Passando a Caltagirone, affermato che il principale business della sua famiglia dall'immobiliare si è spostato al settore delle infrastrutture turistiche - ovvero alla costruzione di aeroporti, alberghi e porti turistici - con poche ma chiarissime parole si sono affermati fondamentali concetti. 1) Gli investimenti in infrastrutture e promozioni turistiche sono e saranno fallimentari fino a quando non si collegheranno a basso costo gli aeroporti del Sud con quelli di località produttive e ricche del Nord Europa. Nelle condizioni attuali, è come se ogni pacchetto turistico al Sud venga gravato di una tassa di più di cento euro: gli investimenti regionali, pertanto, dovrebbero essere polarizzati sulla sponsorizzazione di nuova tratte aeree oltre che sulla promozione dell'immagine. 2) Indispensabile è creare una buona ricettività per la nautica da diporto, fonte continua di occupazione e benessere per le Regioni e località costiere che hanno saputo investire nella portualità turistica. Si è comunque specificato che l'inerzia nel settore non è solo colpa degli Enti Locali ma anche dell'asfissiante burocrazia italiana che richiede, per la realizzazione di approdi turistici, ben 26 passaggi amministrativi: basta che un solo funzionario si metta di traverso per bloccare tutto l'iter.

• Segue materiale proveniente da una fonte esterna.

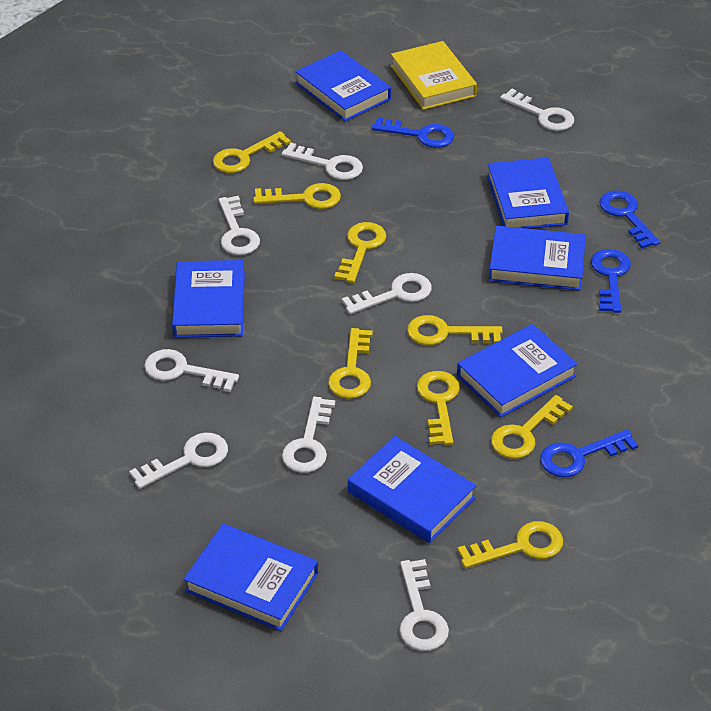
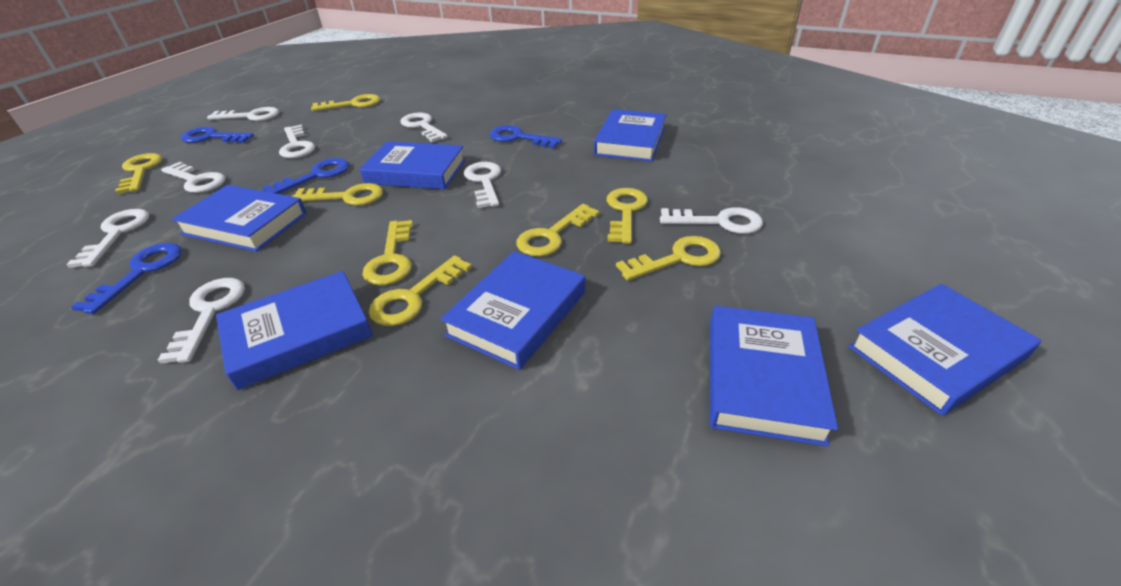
yellow book: [391,41,477,110] = 1 -> none = 0

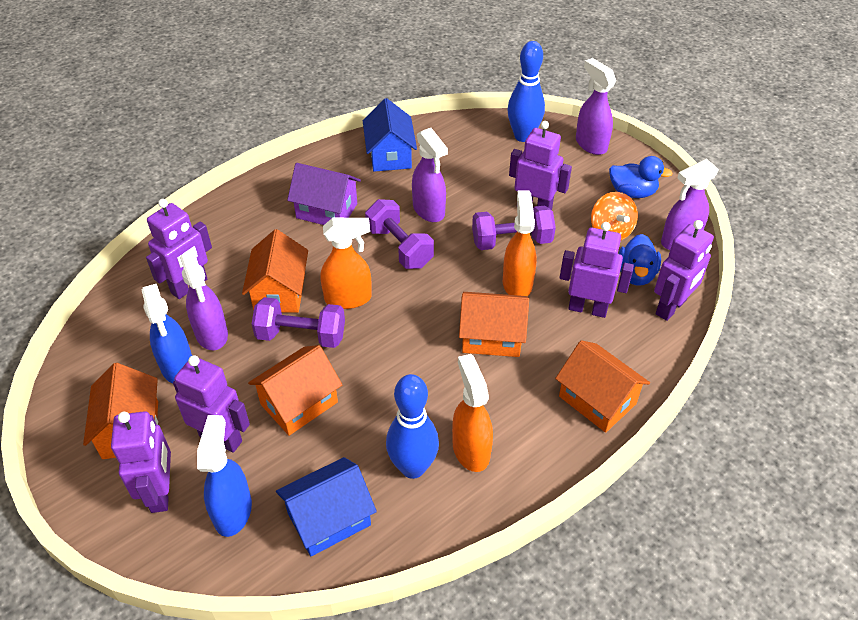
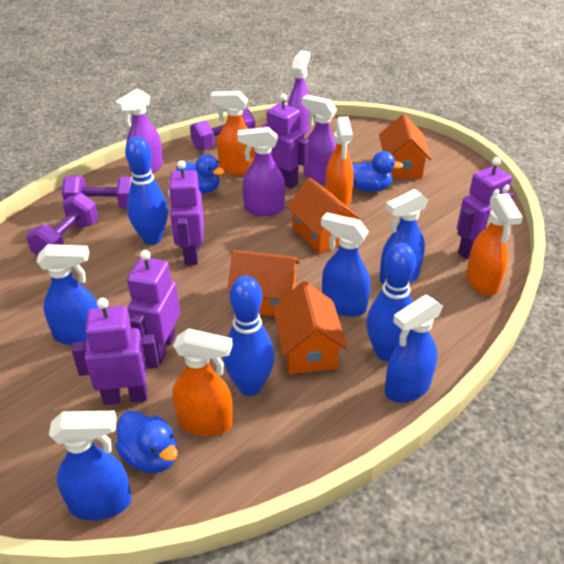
blue bowling pin: [386,374,439,479] [507,41,545,142] = 2 -> [125,136,168,245] [223,276,275,396] [366,243,416,361] = 3
blue duck: [609,156,673,198] [619,234,661,285] = 2 -> [115,410,178,473] [176,154,225,193] [352,151,404,192] = 3
blue house: [276,457,377,556] [363,98,417,172] = 2 -> none = 0
blue spray bottle: [142,284,192,383] [197,415,252,537] = 2 -> [36,244,99,345] [49,411,132,520] [321,212,370,317] [379,189,428,284] [385,295,443,403] = 5
orange house: [83,363,158,459] [242,229,308,313] [248,345,342,436] [459,292,529,357] [555,340,650,433] = 5 -> [227,250,300,316] [273,281,347,374] [287,178,361,254] [379,114,431,179] = 4
orange spinning top: [591,192,638,240] = 1 -> none = 0
orange spray bottle: [320,218,372,309] [452,354,493,472] [503,190,536,296] = 3 -> [172,328,233,436] [210,91,255,176] [325,117,354,207] [466,193,523,296] = 4
purple house: [287,163,361,225] = 1 -> none = 0
purple robot: [111,411,171,513] [146,199,212,299] [173,355,250,453] [509,121,572,210] [559,222,634,318] [654,220,714,321] = 6 -> [71,298,159,405] [127,250,180,364] [168,160,204,265] [261,93,309,189] [457,157,514,260] = 5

Caltagirone ci comunica la scoperta l'acqua calda? Pur essendo verità che conoscevamo e sulle quali si è già sufficientemente detto e scritto - tra l'altro fanno parte delle riflessioni esposte dal sindaco Scopelliti in un volume che uscirà ai primi di marzio a cura dello scrivente per i tipi dell'Editrice Sperimentale Reggina - fa comunque impressione vedersele dire in faccia: fa però piacere sentirle affermare da chi si dichiara disponibile a investire nel nostro territorio ove si creino le condizioni opportune.
Un'offerta, quella dei Caltagirone, che risponde a un invito finora mal posto: se fosse ben rimodulato potrebbe essere accettato.